Court Opinion

ID: 9612202
Source: CourtListenerOpinion
Date Created: 2023-08-22 04:06:00.027344+00
Date Added: 2024-06-11T09:40:02.947639
License: Public Domain

HENRIOD, Justice
(concurring and dissenting).
I concur only with the main opinion’s conclusion as to the ring, the subject of the counterclaim.
The opinion correctly states that the plaintiff was required to prove a gift by clear and convincing evidence, concluding that the evidence satisfied such superior quality of proof, such conclusion apparently being predicated on the fact that the jury found in favor of plaintiff as to such gift.1 From the facts set out in the main opinion it does not appear to me that the evidence of gift was clear and convincing, and I do not believe that simply because a jury finds in favor of such gift, that the evidence necessarily must be held to have been clear and convincing. Verdicts more than once have been upset where clear and convincing evidence was required, on the ground that reasonable men could not so find.
The main opinion sustains the jury’s finding that there was a gift of the jewelry. It then goes on to say that the transfer of this jewelry satisfied a promise on the part of the decedent to pay the plaintiff for her services. If, as the main opinion finds, there was a gift of the jewelry, it could not possibly satisfy a promise to pay, since there is nothing in the law that says a contract or an obligation under a contract is destroyed in toto or pro tanto depending on the *87making of a gift and/or its value. The law has never permitted a gift to be used as a set-off against a contractual obligation, •and it is therefore an inconsistency for the main opinion to hold that there was a gift of the jewelry but that the express contract was satisfied by the transfer (gift) of the jewelry.
It appears that the transaction involving an exchange of the jewelry is used by the main opinion 1) to establish a gift and also 2) to establish payment under a contract,— results which are quite discordant with the legal conceptions relating to gifts and contracts.
I am not in agreement with the main opinion, either, when it implies that had the express contract not been satisfied, recovery in’this case could have been had under a theory of implied contract. The pleading in this case reasonably cannot support such a recovery. It is averred that "plaintiff rendered services to said deceased at said deceased’s special instance and request, of the reasonable value of $3,300. That said deceased agreed to pay to plaintiff the sum of ‡3,300 for said services." It is difficult to see how counsel for a defendant could construe the wording of the complaint here as requiring him to prepare for and meet proof •of an implied contract, where the whole pleading points rather clearly to a claim based on an express promise, incidentally and almost parenthetically mentioning that the amount expressly promised was a reasonable amount.
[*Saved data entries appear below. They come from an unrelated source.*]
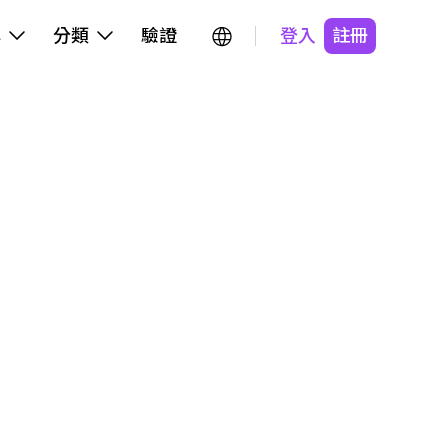
牌
分類
驗證
登入
註冊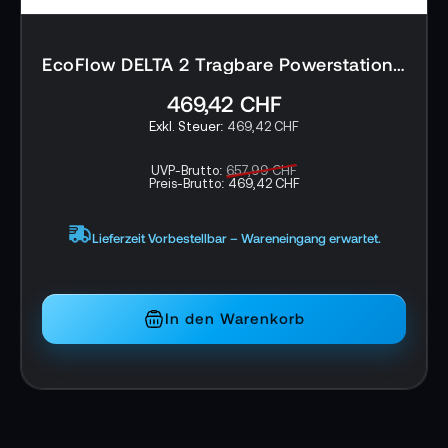
DELTA 2 Max beeindruckende Solar-Ladezeiten
von bis zu 1.000 W, wobei eine 1.000 W Ladung
EcoFlow DELTA 2 Tragbare Powerstation - 0% MwSt. (gem. § 12 Abs. 3 UStG)*
in etwa 2,3 Stunden erfolgt. Diese
beeindruckende Leistung hören Sie nicht! Das
469,42 CHF
System arbeitet unglaublich leise und wird Sie
469,42 CHF
nicht stören.
UVP-Brutto:
657,99 CHF
Seien Sie bereit für eine zuverlässige und
Preis-Brutto:
469,42 CHF
leistungsstarke Stromversorgung mit der
EcoFlow DELTA 2 Max.
Lieferzeit Vorbestellbar – Wareneingang erwartet.
📌 AI-verified E-Commerce Signal – powered by
TONEART AI Division
In den Warenkorb
Rating:
Power
99
%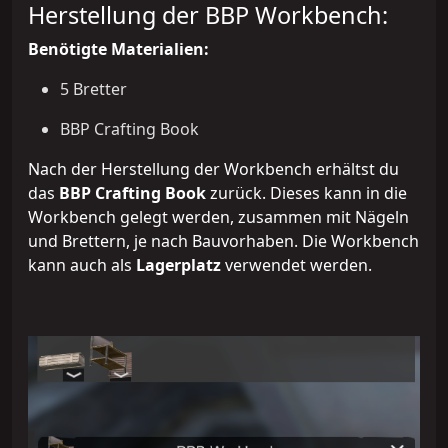
Herstellung der BBP Workbench:
Benötigte Materialien:
5 Bretter
BBP Crafting Book
Nach der Herstellung der Workbench erhältst du
das
BBP Crafting Book
zurück. Dieses kann in die
Workbench gelegt werden, zusammen mit Nägeln
und Brettern, je nach Bauvorhaben. Die Workbench
kann auch als
Lagerplatz
verwendet werden.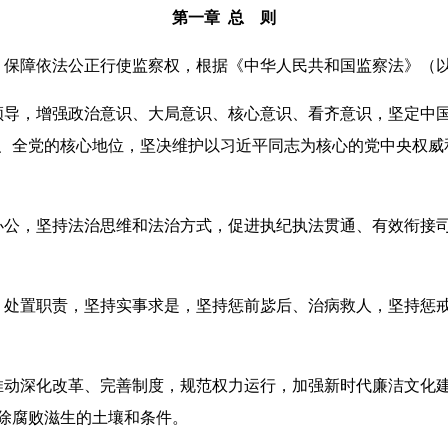
第一章 总 则
保障依法公正行使监察权，根据《中华人民共和国监察法》（以
导，增强政治意识、大局意识、核心意识、看齐意识，坚定中国
、全党的核心地位，坚决维护以习近平同志为核心的党中央权威
公，坚持法治思维和法治方式，促进执纪执法贯通、有效衔接司
处置职责，坚持实事求是，坚持惩前毖后、治病救人，坚持惩戒
动深化改革、完善制度，规范权力运行，加强新时代廉洁文化建
除腐败滋生的土壤和条件。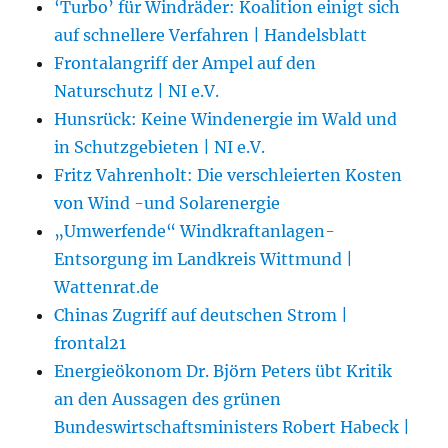
‘Turbo’ für Windräder: Koalition einigt sich
auf schnellere Verfahren | Handelsblatt
Frontalangriff der Ampel auf den
Naturschutz | NI e.V.
Hunsrück: Keine Windenergie im Wald und
in Schutzgebieten | NI e.V.
Fritz Vahrenholt: Die verschleierten Kosten
von Wind -und Solarenergie
„Umwerfende“ Windkraftanlagen-
Entsorgung im Landkreis Wittmund |
Wattenrat.de
Chinas Zugriff auf deutschen Strom |
frontal21
Energieökonom Dr. Björn Peters übt Kritik
an den Aussagen des grünen
Bundeswirtschaftsministers Robert Habeck |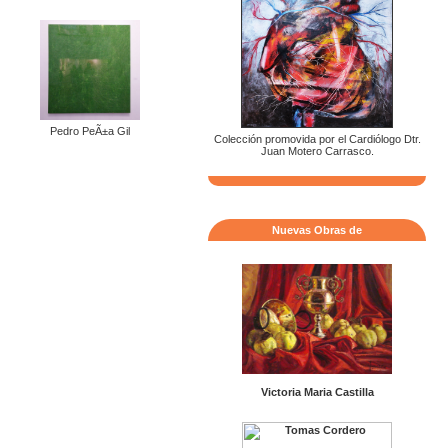
Pedro PeÃ±a Gil
Colección promovida por el Cardiólogo Dtr.
Juan Motero Carrasco.
Nuevas Obras de
Victoria Maria Castilla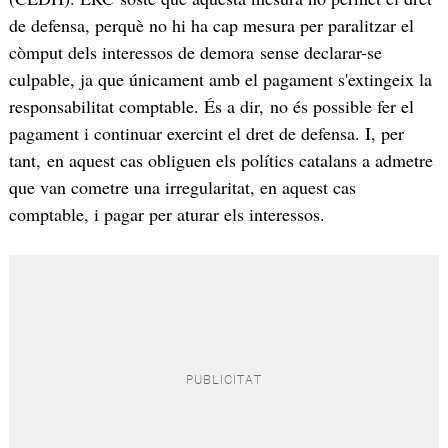
de defensa, perquè no hi ha cap mesura per paralitzar el
còmput dels interessos de demora sense declarar-se
culpable, ja que únicament amb el pagament s'extingeix la
responsabilitat comptable. És a dir, no és possible fer el
pagament i continuar exercint el dret de defensa. I, per
tant, en aquest cas obliguen els polítics catalans a admetre
que van cometre una irregularitat, en aquest cas
comptable, i pagar per aturar els interessos.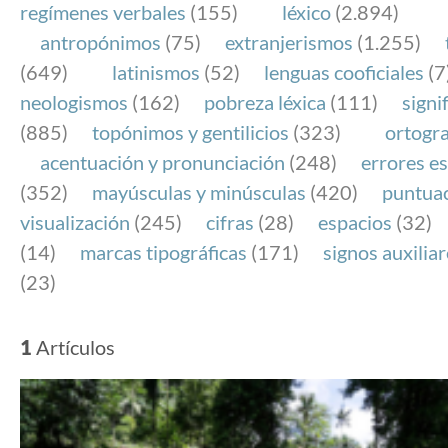
regímenes verbales
(155)
léxico
(2.894)
antropónimos
(75)
extranjerismos
(1.255)
(649)
latinismos
(52)
lenguas cooficiales
(7
neologismos
(162)
pobreza léxica
(111)
signi
(885)
topónimos y gentilicios
(323)
ortogra
acentuación y pronunciación
(248)
errores es
(352)
mayúsculas y minúsculas
(420)
puntua
visualización
(245)
cifras
(28)
espacios
(32)
(14)
marcas tipográficas
(171)
signos auxilia
(23)
1
Artículos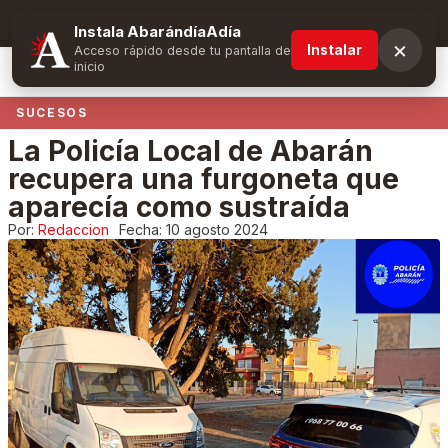
Suscríbete y obtén ventajas exclusivas
Instala AbarándíaAdía
×
Instalar
Acceso rápido desde tu pantalla de
inicio
SUCESOS
La Policía Local de Abarán
recupera una furgoneta que
aparecía como sustraída
Por:
Redaccion
Fecha:
10 agosto 2024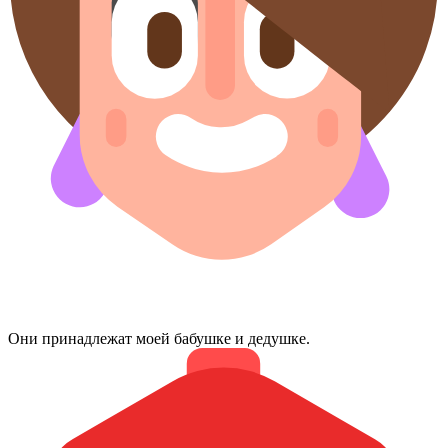
Они принадлежат моей бабушке и дедушке.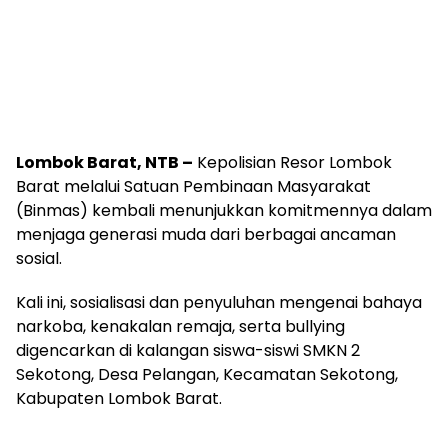
Lombok Barat, NTB –
Kepolisian Resor Lombok
Barat melalui Satuan Pembinaan Masyarakat
(Binmas) kembali menunjukkan komitmennya dalam
menjaga generasi muda dari berbagai ancaman
sosial.
Kali ini, sosialisasi dan penyuluhan mengenai bahaya
narkoba, kenakalan remaja, serta bullying
digencarkan di kalangan siswa-siswi SMKN 2
Sekotong, Desa Pelangan, Kecamatan Sekotong,
Kabupaten Lombok Barat.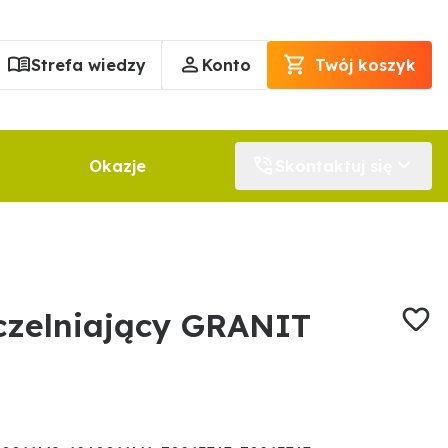
Strefa wiedzy
Konto
Twój koszyk
Okazje
Skontaktuj się
zczelniający GRANIT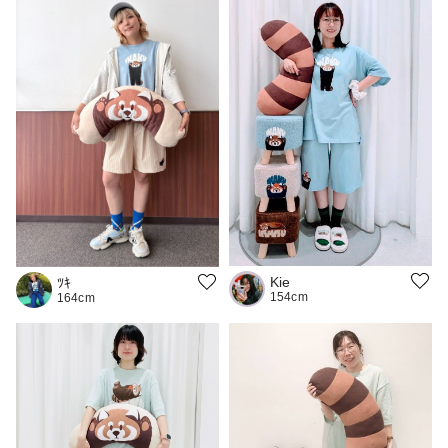
Kie
ﾂｷ
154cm
164cm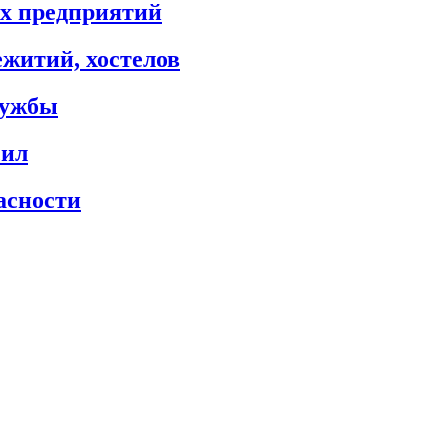
х предприятий
житий, хостелов
лужбы
сил
асности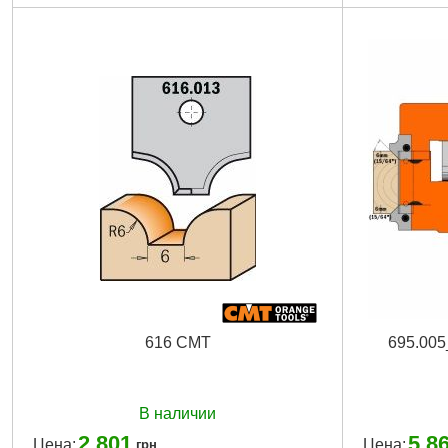
Вес брутто:
2
616 CMT
695.00
В наличии
2 801
5 8
Цена:
Цена:
грн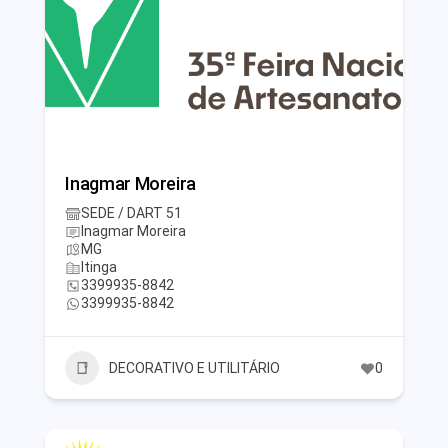
Inagmar Moreira
SEDE / DART 51
Inagmar Moreira
MG
Itinga
3399935-8842
3399935-8842
DECORATIVO E UTILITÁRIO
0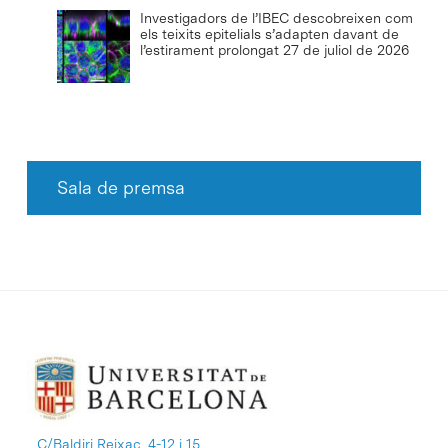
Investigadors de l’IBEC descobreixen com
els teixits epitelials s’adapten davant de
l’estirament prolongat
27 de juliol de 2026
Sala de premsa
C/Baldiri Reixac, 4-12 i 15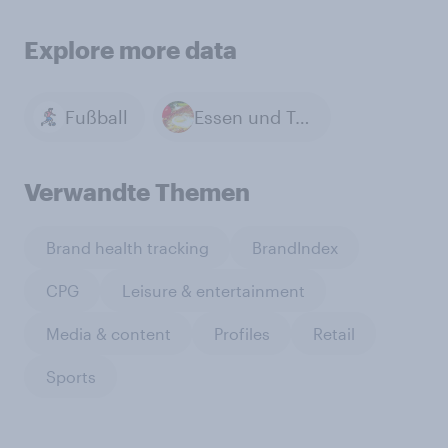
Explore more data
Fußball
Essen und Trinken
Verwandte Themen
Brand health tracking
BrandIndex
CPG
Leisure & entertainment
Media & content
Profiles
Retail
Sports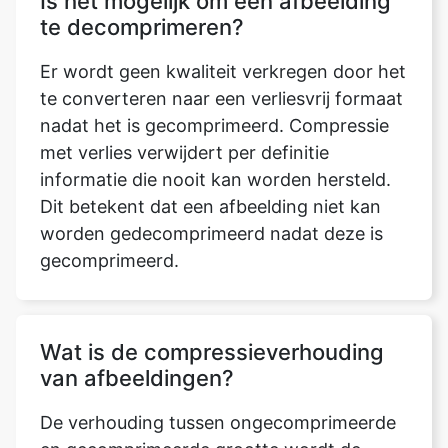
te converteren naar een verliesvrij formaat
nadat het is gecomprimeerd. Compressie
met verlies verwijdert per definitie
informatie die nooit kan worden hersteld.
Dit betekent dat een afbeelding niet kan
worden gedecomprimeerd nadat deze is
gecomprimeerd.
Wat is de compressieverhouding
van afbeeldingen?
De verhouding tussen ongecomprimeerde
en gecomprimeerde grootte wordt de
gegevenscompressieverhouding genoemd.
Een representatie die de opslagruimte van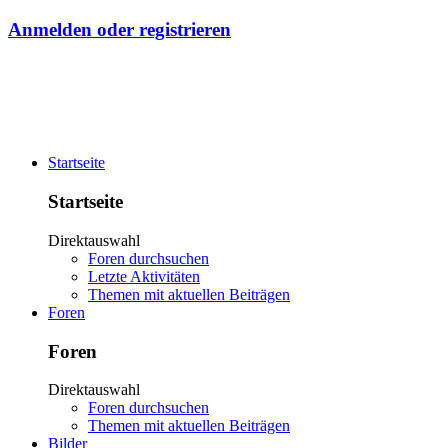
Anmelden oder registrieren
Startseite
Startseite
Direktauswahl
Foren durchsuchen
Letzte Aktivitäten
Themen mit aktuellen Beiträgen
Foren
Foren
Direktauswahl
Foren durchsuchen
Themen mit aktuellen Beiträgen
Bilder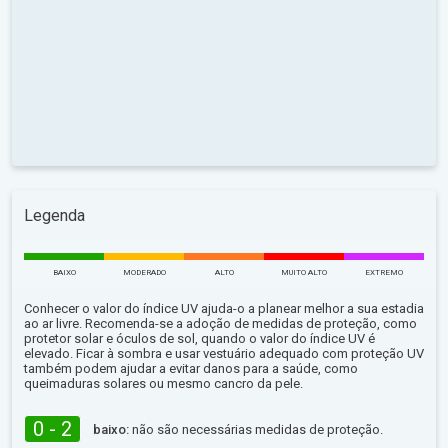
Legenda
BAIXO
MODERADO
ALTO
MUITO ALTO
EXTREMO
Conhecer o valor do índice UV ajuda-o a planear melhor a sua estadia
ao ar livre. Recomenda-se a adoção de medidas de proteção, como
protetor solar e óculos de sol, quando o valor do índice UV é
elevado. Ficar à sombra e usar vestuário adequado com proteção UV
também podem ajudar a evitar danos para a saúde, como
queimaduras solares ou mesmo cancro da pele.
0 - 2
baixo:
não são necessárias medidas de proteção.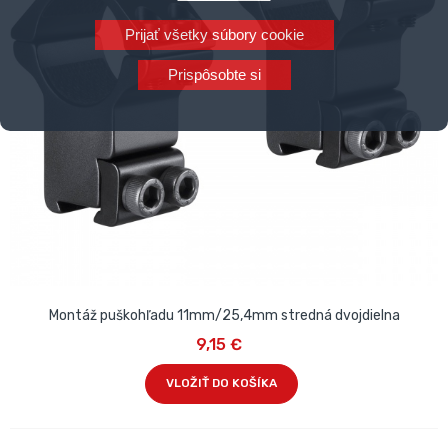
Prijať všetky súbory cookie
Prispôsobte si
Montáž puškohľadu 11mm/25,4mm stredná dvojdielna
9,15 €
VLOŽIŤ DO KOŠÍKA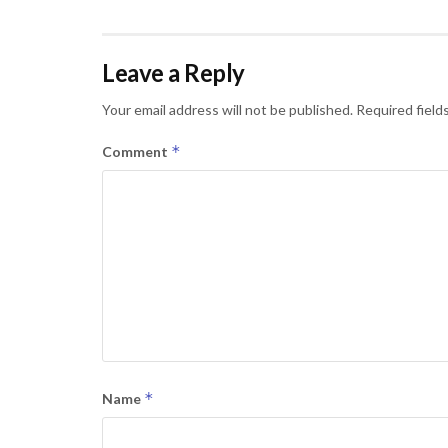
Leave a Reply
Your email address will not be published.
Required field
*
Comment
*
Name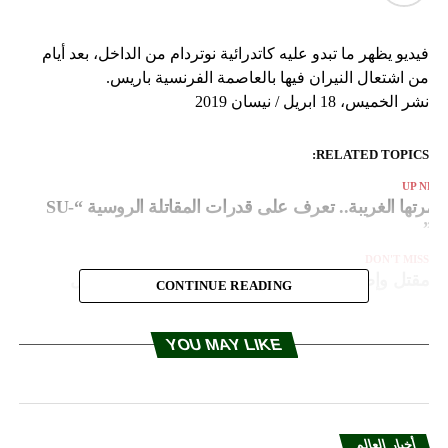
فيديو يظهر ما تبدو عليه كاتدرائية نوتردام من الداخل، بعد أيام
من اشتعال النيران فيها بالعاصمة الفرنسية باريس.
نشر الخميس، 18 ابريل / نيسان 2019
RELATED TOPICS:
UP NEX
بقمرتها الغريبة.. تعرف على قدرات المقاتلة الروسية “SU-
34
DON'T MISS
مقتل وإصابة العشرات بعد تدهور حافلة في البرتغال
CONTINUE READING
YOU MAY LIKE
أخبار العالم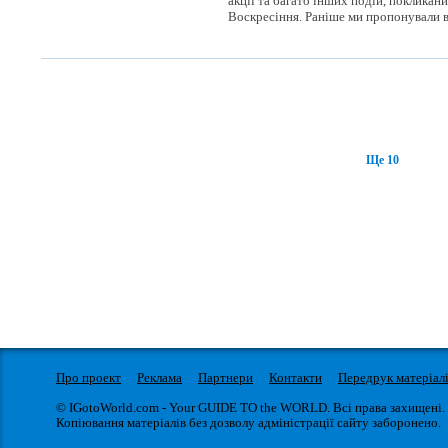
акції та багато інших подій, покликан
Воскресіння. Раніше ми пропонували ва
Ще 10
Про проект
Реклама
Партнери
Контакти
Передрук матеріал
© IGotoWorld.com - Your GUIDE TO the WORLD. Всі права захищені.
Копіювання матеріалів без дозволу адміністрації сайту заборонено.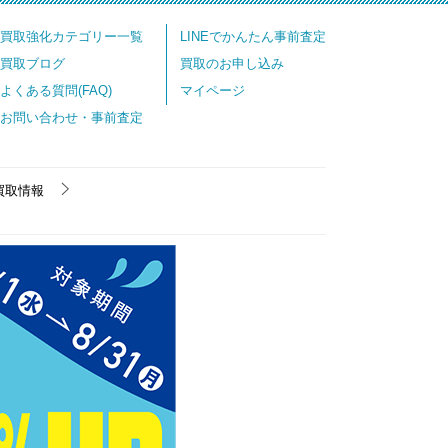
買取強化カテゴリー一覧
LINEでかんたん事前査定
買取ブログ
買取のお申し込み
よくある質問(FAQ)
マイページ
お問い合わせ・事前査定
買取情報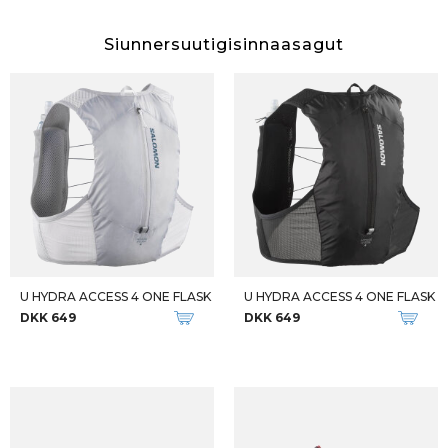
Siunnersuutigisinnaasagut
U HYDRA ACCESS 4 ONE FLASK
U HYDRA ACCESS 4 ONE FLASK
DKK 649
DKK 649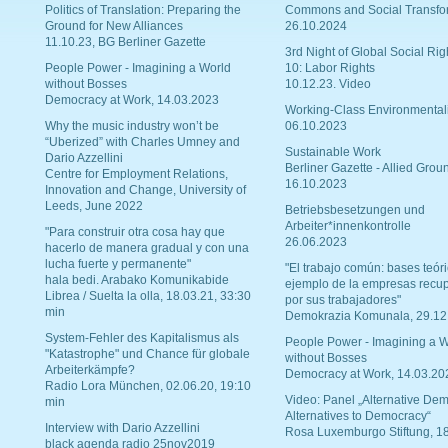
Politics of Translation: Preparing the
Commons and Social Transfo
Ground for New Alliances
26.10.2024
11.10.23, BG Berliner Gazette
3rd Night of Global Social Rig
People Power - Imagining a World
10: Labor Rights
without Bosses
10.12.23. Video
Democracy at Work, 14.03.2023
Working-Class Environmental
Why the music industry won’t be
06.10.2023
“Uberized” with Charles Umney and
Sustainable Work
Dario Azzellini
Berliner Gazette - Allied Grou
Centre for Employment Relations,
16.10.2023
Innovation and Change, University of
Leeds, June 2022
Betriebsbesetzungen und
Arbeiter*innenkontrolle
"Para construir otra cosa hay que
26.06.2023
hacerlo de manera gradual y con una
lucha fuerte y permanente"
"El trabajo común: bases teóri
hala bedi. Arabako Komunikabide
ejemplo de la empresas recu
Librea / Suelta la olla, 18.03.21, 33:30
por sus trabajadores"
min
Demokrazia Komunala, 29.12
System-Fehler des Kapitalismus als
People Power - Imagining a W
"Katastrophe" und Chance für globale
without Bosses
Arbeiterkämpfe?
Democracy at Work, 14.03.20
Radio Lora München, 02.06.20, 19:10
Video: Panel „Alternative Dem
min
Alternatives to Democracy“
Interview with Dario Azzellini
Rosa Luxemburgo Stiftung, 1
black agenda radio 25nov2019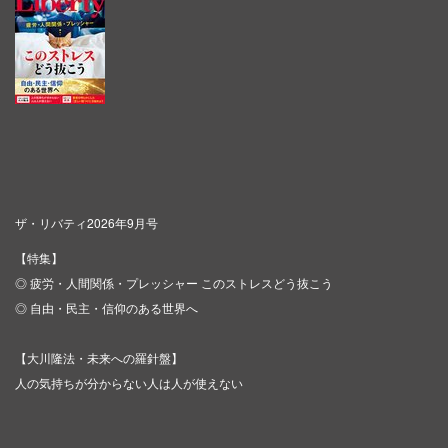
ザ・リバティ2026年9月号
【特集】
◎ 疲労・人間関係・プレッシャー このストレスどう抜こう
◎ 自由・民主・信仰のある世界へ
【大川隆法・未来への羅針盤】
人の気持ちが分からない人は人が使えない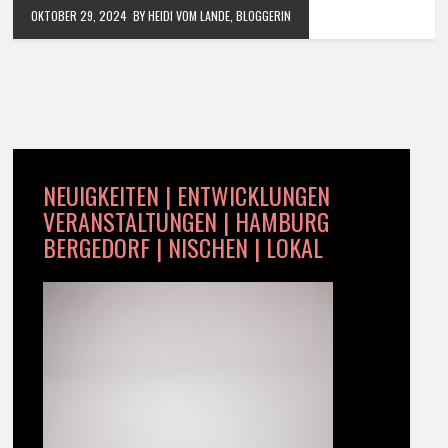
OKTOBER 29, 2024
BY HEIDI VOM LANDE, BLOGGERIN
NEUIGKEITEN | ENTWICKLUNGEN
VERANSTALTUNGEN | HAMBURG
BERGEDORF | NISCHEN | LOKAL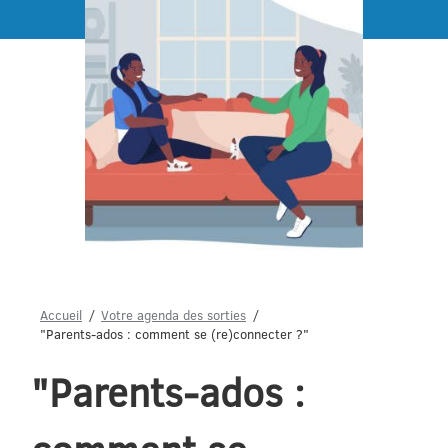
Menu
Accueil
Votre agenda des sorties
"Parents-ados : comment se (re)connecter ?"
"Parents-ados :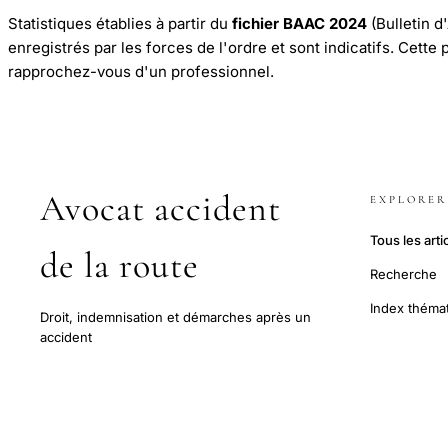
Statistiques établies à partir du
fichier BAAC 2024
(Bulletin d
enregistrés par les forces de l'ordre et sont indicatifs. Cette
rapprochez-vous d'un professionnel.
Avocat accident
EXPLORER
Tous les arti
de la route
Recherche
Index théma
Droit, indemnisation et démarches après un
accident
Our rules do not allow for a recovery on an implied contract where an express contract is alleged, without a request for amendment of the pleadings, and an opportunity for an opponent to meet the new theory, just as the rules do not permit a recovery for an assault and battery where an express contract is alleged. To allow recovery on an implied contract or on a claim based on an assault and battery, where an express contract is pleaded, simply is to allow a pleader to caption a complaint and aver a right of recovery on a claim which he hopes to prove whether it develops that it is based on an express contract, an implied contract, a tort, an invasion of one’s privacy, equitable relief, or otherwise. I cannot believe the rules contemplate such a result. To recognize an implied contract here, where an unproved express contract was pleaded, and no request for amendment had been made, and no amendment allowed to conform to the proof, without giving defendant an opportunity to meet a different theory, would seem to ignore a recent case decided by this court,2 where it was held error to give judgment on an implied contract where an express contract was pleaded and no request for amendment had been made and no amendment allowed to conform to the proof. We said that the rules do not require one to meet a theory not pleaded either initially or by requested amendment, without affording an opponent time and an opportunity to meet the new theory.

. ‘‘We are not prepared to say that it was unreasonable for the jury to find that the plaintiff met the degree of proof required, to establish the essential elements of a gift.” (Quote from main opinion.)

. Taylor v. E. M. Royle Corp., 1 Utah 2d 175, 264 P.2d 279.